Types of Bamboo Flooring Available
The three main types of bamboo flooring available in the market are:
- Solid Bamboo Flooring: This is made by gluing together solid pieces of bamboo and is also known as the vertical cut bamboo flooring. It is stronger than engineered bamboo flooring.
- Engineered Bamboo Flooring: This is engineered flooring which consists of a layer of solid bamboo glued to a substrate. It looked more flattened out and is also known as the horizontal cut bamboo flooring.
- Strand-Woven Bamboo Flooring: This is the newest version and the most durable one. It is made by shredding the bamboo and them compressing it with adhesives.
Tips for Buying and Installing Bamboo Flooring
- Stay away from low cost and low quality floors: Don’t cut corners while making your purchase decision as what you save in initial buying cost may end up being spent in frequent refinishing or even replacing. The best thing to do is going to a well-known dealer who has been importing bamboo flooring for a number of years and can give you a good product warranty.
- Check the country of origin: It is important to check the source of your bamboo floor. There are concerns regarding those sourced from China as the country does not have a quality control and regulating authority for the product. Many companies are known to harvest bamboos too quickly for the sake of profits, sometimes even as soon as three month old plants, thus compromising on quality and hardness.
- Avoid installing it yourself: Unless you have a good amount of DIY projects behind you, it is better to leave installation in the hands of experts. First, securing bamboo to the floor needs some expertise and care or the nails can damage the bamboo. Moreover, due to the presence of toxic adhesives in bamboo flooring, it is better to wear protective clothing and a mask before sanding or cutting it.
- When remodelling, install bamboo flooring at the last: If you are remodelling your house, it is better to do the installation of your bamboo floor once the movement of people and heavy equipment is done with as they may end up scratching or denting your new floor. Any painting job should also finish before you start installing the floor. Remember, manufacturer warranties do not usually cover installation damages.

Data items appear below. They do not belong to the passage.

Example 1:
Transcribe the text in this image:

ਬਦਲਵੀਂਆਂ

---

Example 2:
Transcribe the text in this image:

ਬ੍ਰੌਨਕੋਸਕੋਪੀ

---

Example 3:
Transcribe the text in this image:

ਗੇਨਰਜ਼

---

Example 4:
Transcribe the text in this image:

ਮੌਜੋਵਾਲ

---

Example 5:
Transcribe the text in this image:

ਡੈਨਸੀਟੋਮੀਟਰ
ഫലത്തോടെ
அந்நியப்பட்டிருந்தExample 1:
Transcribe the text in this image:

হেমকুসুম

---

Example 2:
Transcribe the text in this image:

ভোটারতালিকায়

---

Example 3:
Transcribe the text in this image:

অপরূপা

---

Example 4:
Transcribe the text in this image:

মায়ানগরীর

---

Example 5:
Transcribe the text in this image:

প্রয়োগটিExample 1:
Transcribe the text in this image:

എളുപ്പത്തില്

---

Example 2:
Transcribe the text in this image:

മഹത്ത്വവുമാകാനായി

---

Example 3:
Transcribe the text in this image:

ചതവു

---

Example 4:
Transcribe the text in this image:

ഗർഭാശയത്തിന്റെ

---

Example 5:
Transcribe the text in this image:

Carbonized Bamboo Flooring
Carbonization is the process that gives bamboo a darker, deeper, and richer color similar to hardwood. It is a heat-intensive treatment that impacts the bamboo deeply and works on the sugar component in it to turn its natural straw shade to a deeper brown, similar to the sugar caramelizing process. The down side to the process is that it makes the bamboo, and flooring made of it around 30% softer and brittle. It also increases the capacity of treated bamboo to absorb water which makes it less stable.

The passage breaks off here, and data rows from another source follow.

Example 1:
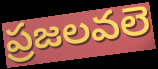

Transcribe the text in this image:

ప్రజలవలె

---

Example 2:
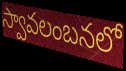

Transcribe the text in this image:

స్వావలంబనలో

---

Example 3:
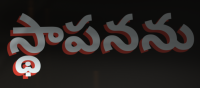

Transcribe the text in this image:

స్థాపనను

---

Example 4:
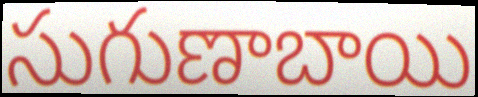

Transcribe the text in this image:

సుగుణాబాయి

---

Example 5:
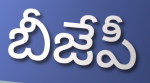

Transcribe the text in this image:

బీజేపీ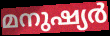
മനുഷ്യർ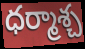
ధర్మాశ్చ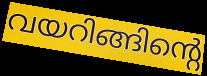
വയറിങ്ങിന്റെ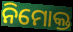
ନିମୋକ୍ତ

All said and done, bamboo flooring can be an excellent option for anyone planning to build a green and beautiful home on a budget and at the same time, make a style statement. However, just like you would do in any other important purchasing decision, buy from a reputed dealer and understand the pros and cons of the type of flooring you are buying. Also, discuss with dealer the areas you need the flooring for and the likely traffic in that area. With a little care and maintenance, you can increase the life of your bamboo flooring to as much as 25-30 years and even more with proper resurfacing.